→ Data records

◆ ◆ ◆ ◆ ◆ ◆ ◆

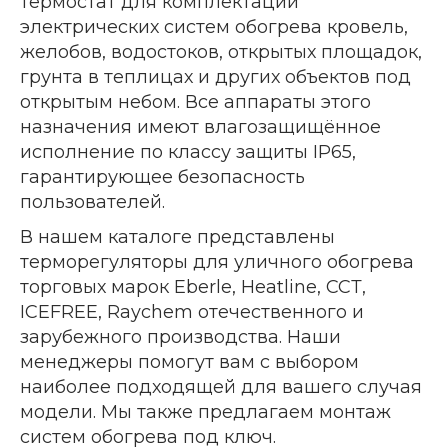
термостат для комплектации
электрических систем обогрева кровель,
желобов, водостоков, открытых площадок,
грунта в теплицах и других объектов под
открытым небом. Все аппараты этого
назначения имеют влагозащищённое
исполнение по классу защиты IP65,
гарантирующее безопасность
пользователей.
В нашем каталоге представлены
терморегуляторы для уличного обогрева
торговых марок Eberle, Heatline, ССТ,
ICEFREE, Raychem отечественного и
зарубежного производства. Наши
менеджеры помогут вам с выбором
наиболее подходящей для вашего случая
модели. Мы также предлагаем монтаж
систем обогрева под ключ.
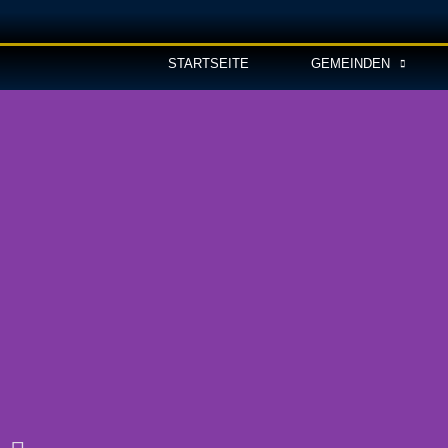
STARTSEITE
GEMEINDEN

◆ ◆ ◆ ◆ ◆ ◆ ◆

→ What is expected
What you write must match, line for line, the records from the line containing "исполнение по классу" through the last line, with every picture left out.

→ Result below
исполнение по классу защиты IP65,
гарантирующее безопасность
пользователей.
В нашем каталоге представлены
терморегуляторы для уличного обогрева
торговых марок Eberle, Heatline, ССТ,
ICEFREE, Raychem отечественного и
зарубежного производства. Наши
менеджеры помогут вам с выбором
наиболее подходящей для вашего случая
модели. Мы также предлагаем монтаж
систем обогрева под ключ.
STARTSEITE
GEMEINDEN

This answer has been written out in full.